I remember how mesmerised I felt when I saw golden tips when I was in Yunnan. It just did not make sense to me how a black tea could have such a bright golden colour. I asked a friend who has more experience in the tea industry, and she explained to me that the buds have the white fuzz and they turn into gold when processed. One needs to add this explanation that these buds were picked in early spring. Only the first flush buds and leaves are low in chlorophyll (as they were not exposed to sunlight as much as summer or autumn teas). This means that the buds can turn into golden rather than black, which gives the name to ‘black tea’ although it is known as ‘red’ (hong) tea in Chinese.

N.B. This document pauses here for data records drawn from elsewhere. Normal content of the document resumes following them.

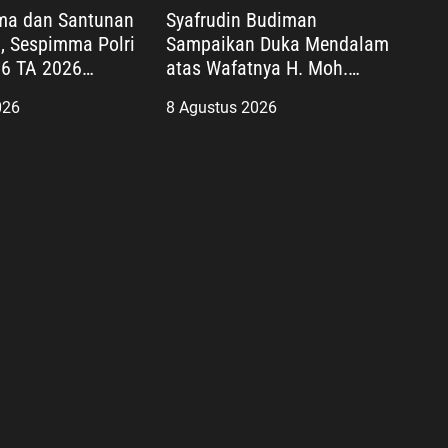
ma dan Santunan
Syafrudin Budiman
, Sespimma Polri
Sampaikan Duka Mendalam
6 TA 2026
atas Wafatnya H. Moh.
pedulian Sosial
Sholeh, Pengacara Inisiator
026
8 Agustus 2026
“No Viral No Justice”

These golden buds come from Fengqing town in Yunnan and are considered the top-grade Dian Hong cha (Yunnan black tea). The masters who can process golden tips need to pay attention to various processing steps to make this tea. First, the buds need to be hand-picked carefully. They need to make sure that the buds are not damaged during withering, frying and oxidation steps. Throughout all these phases, the buds need to mix well to ensure homogeneous processing. The tea master also decides when to stop the oxidation as under or over oxidation may lead to grassiness or sourness, respectively.
This tea had neither. It had a lingering honey sweetness which was not overwhelming. Also, the expected malt flavour was there. Overall, a top black tea with a delicate and balanced taste. The seller also refers to the ‘benefits’ of this tea, claiming that it helps reduce blood fat and pressure. No proof was provided, but I thought I’d mention.
Origin: Fengqing, Yunnan
Harvest time: Spring 2020
Leaf colour: Golden buds with fuzz, occasional dark brown/black stems
Liquor colour: Deep amber/orange
Tea Aroma: Malt and fruity
Tea taste: Mellow with lingering honey sweetness and malt flavour
Place 4 g of this tea in a porcelain gaiwan and add about 100 ml water at around 90°C.
Rinse after 5 sec.
Steep for 10 seconds for the second time and increase the consecutive steeping time by 5. You can re-steep this tea about four/five times.